Reading both documents shows a ratification of the points of tension that delay the signing of the agreement: the rate of growth and fiscal adjustment, and linked to them the accumulation of reserves and the monetary issue.
For instance, the audit did not call into question the shock adjustment program implemented in 2018 and 2019. In fact, it criticized that the deficit reduction applied by Macri and the then Minister of Finance, Nicolás Dujovne, was carried out with extraordinary measures and “Low quality”, which kept the primary deficit “subject to significant risks”. In other words, that the adjustment did not have a more solid basis.
The Government’s response to the ex post evaluation stated that “the warning about the risks of a fiscal adjustment in recessive contexts is still insufficient.” An official source pointed out in this regard that the 2018 program was based on “fiscal fanaticism, which starts from denying the external restriction as a structural problem for the country,” something that was not reviewed by the agency. Furthermore, the Executive’s position asked the Fund to “consider specific realities in the future, such as the case of Argentina, where growth is a precedent for stability; never the other way around ”.
Beyond the fact that an agreement with the Fund always implies a conditioning for economic policy and that the Government’s plan is also to move towards an ordering of macroeconomic variables, this debate reflects the disagreements still in force with regard to the definition of the goals of the multi-year program. As a maximum, Guzmán proposes for next year a growth of 4% that will give continuity to the recovery of 2021 and a primary deficit of 3.3% of GDP financed by 1.8% of GDP with issuance. The numbers were overturned in the 2022 Budget project that wrecked in Congress, but the IMF he still objects to them.
In Washington, they are calling for a rapid recomposition of reserves in order to guarantee future debt repayment and a more accelerated closure of monetary financing from the Treasury, which in fact implies a less expansionary policy. Fewer imports to add more reserves and more adjustment are the rationale for the demand for lower growth.

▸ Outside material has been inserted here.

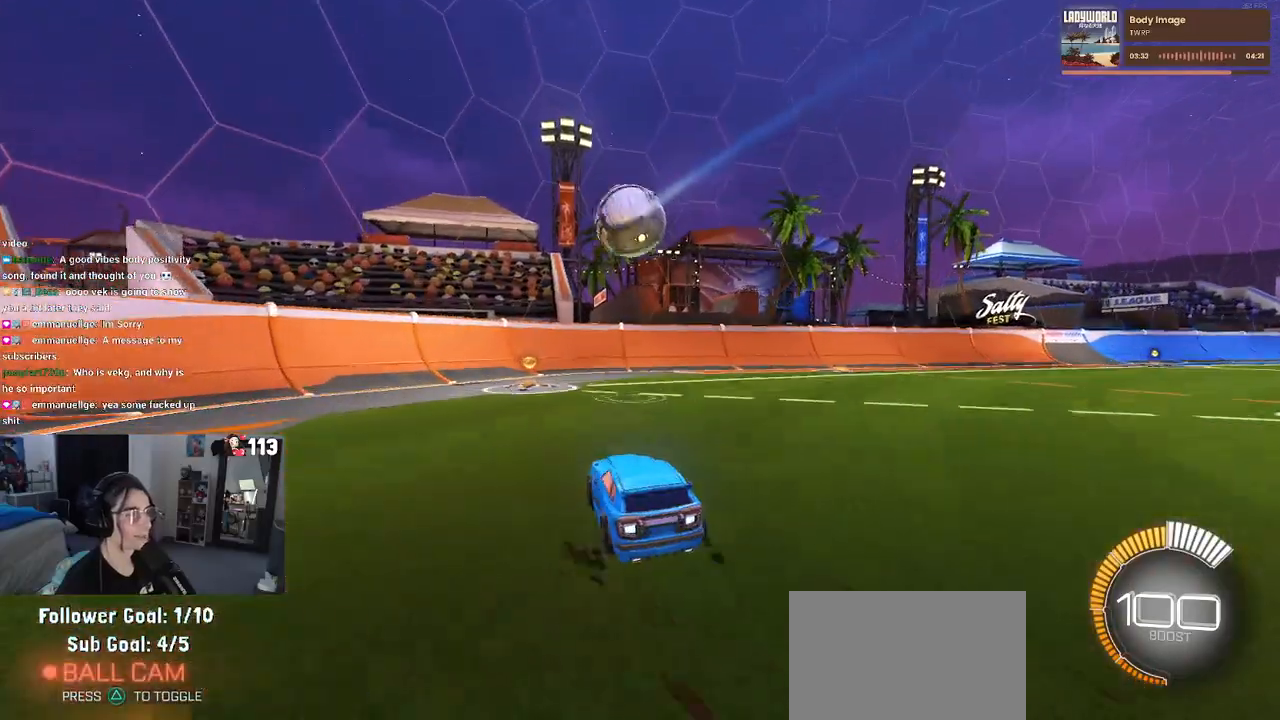
{"buttons": ["R2"], "left_stick": "right", "right_stick": "center", "events": [[167, "left_stick", "center"], [450, "left_stick", "right"]]}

In this sense, the economist Sergio Chouza, identified with the ruling party, stated that “there is a trade off between the speed of growth and the accumulation of reserves” and that “the discussion is until when the rope will be given to grow without complicating the external position ”, which can have a cost in terms of employment and income. And he added: “The important thing is that it is an Argentine program, not one of Washington’s technicians.”

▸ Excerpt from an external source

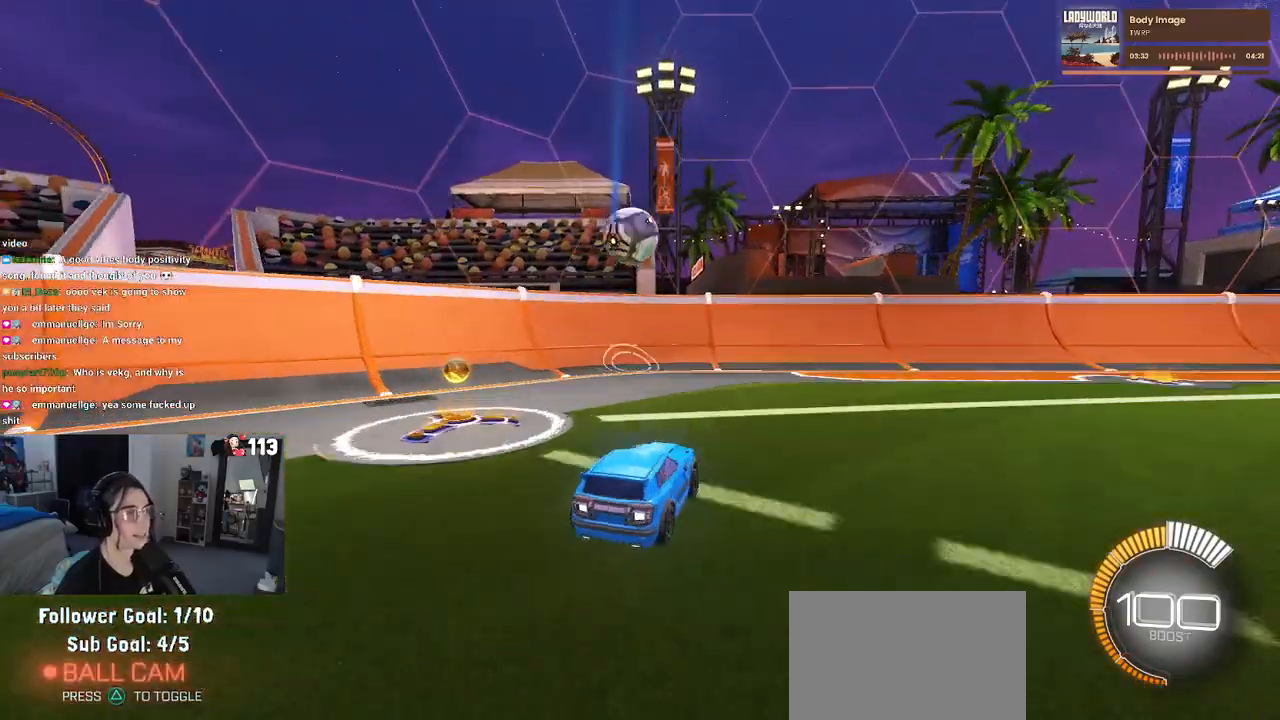
{"buttons": ["SQUARE", "R2"], "left_stick": "right", "right_stick": "center", "events": [[433, "SQUARE", "down"]]}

Another aspect that clearly shows the obstacles that persist in the negotiation is the disparity of criteria between countries within the board of directors. This shows that there are still important chairs with harder positions. Guzmán acknowledged this in C5N when he pointed out that “there is a broad set of countries that agree that there was something that failed, but there are still some that say they are not so self-critical.” “There is more consensus to reach on the geopolitical stage,” he said.
On the IMF Board, the G7 countries have the upper hand; especially the United States, the only one with veto power in special majority voting. “We do not know which countries are the hardest but we can suspect that, if they are mentioned, they are some of size,” said Chouza. And he completed: “This raises the challenges of the Argentine negotiating position in the coming weeks to unite the necessary wills. Work will have to be deepened on the basis for supporting the program in macro terms and on the structural characteristics of the Argentine economy. I don’t think the deal will be down in days. There is a stretch of a few more weeks ”.